A proposta do encontro é ampliar a compreensão contemporânea da gastronomia. O debate inclui experiências que partem do campo e vão além dos restaurantes, com a participação de comunidades quilombolas, povos indígenas e diferentes territórios.
Mostra Artística e Cultural abre programação
No dia 8 de junho, das 16h às 20h, o Centro Cultural da Barroquinha receberá a Mostra Artística e Cultural. O espaço reunirá artistas, pesquisadores, estudantes e comunidade em atividades que envolvem imagens, palavras, memórias e afetos.
A mostra pretende evidenciar que as gastronomias também se manifestam por meio da arte e de narrativas sensíveis sobre modos de vida, alimentação e pertencimento.
“Nesta edição, seguimos apostando nas linguagens do audiovisual e da escrita como caminhos possíveis para expressar essas narrativas. E fomos profundamente atravessados pela potência, pela beleza e pela diversidade das obras recebidas”, afirma Kennedy Ramires Mangerot Ribeiro.
Para Isis Coutinho, coordenadora da Mostra Artística e docente em Gastronomia da Universidade Estadual de Goiás, a atividade permite a presença de realidades que nem sempre são reconhecidas pela academia, mas fazem parte do patrimônio cultural de muitas pessoas.
“A Mostra Artística é, inclusive, uma possibilidade de presença de realidades não demarcadas pela academia, mas que são o patrimônio cultural de muitos de nós. Ela pulsa nas comensalidades, na produção de comidas regionais que se tornam eventos familiares e festas de cidades; nas matriarcas que não têm balança e nem termômetro, mas sabem o tipo exato de panela para fazer o doce ou a carne de lata, reconhecendo o ponto pelo chiado da panela e pelo calor do fogão a lenha”, frisa.

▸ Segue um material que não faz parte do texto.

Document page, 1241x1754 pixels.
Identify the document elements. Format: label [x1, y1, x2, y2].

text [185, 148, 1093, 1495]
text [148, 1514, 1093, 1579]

Entre os destaques da programação está a Conferência Magna, marcada para 11 de junho, na sala nobre da Reitoria da UFBA. A atividade terá como tema “O Centenário de Manuel Querino: a arte culinária na Bahia como semente do futuro”.
O evento também contará com percursos por Salvador. Estão previstas andanças por locais como a Feira de São Joaquim, o Mercado do Rio Vermelho, conhecido como Ceasinha, o Pelourinho, Santo Antônio, Saúde, Mouraria e a Feira Agroecológica da UFBA.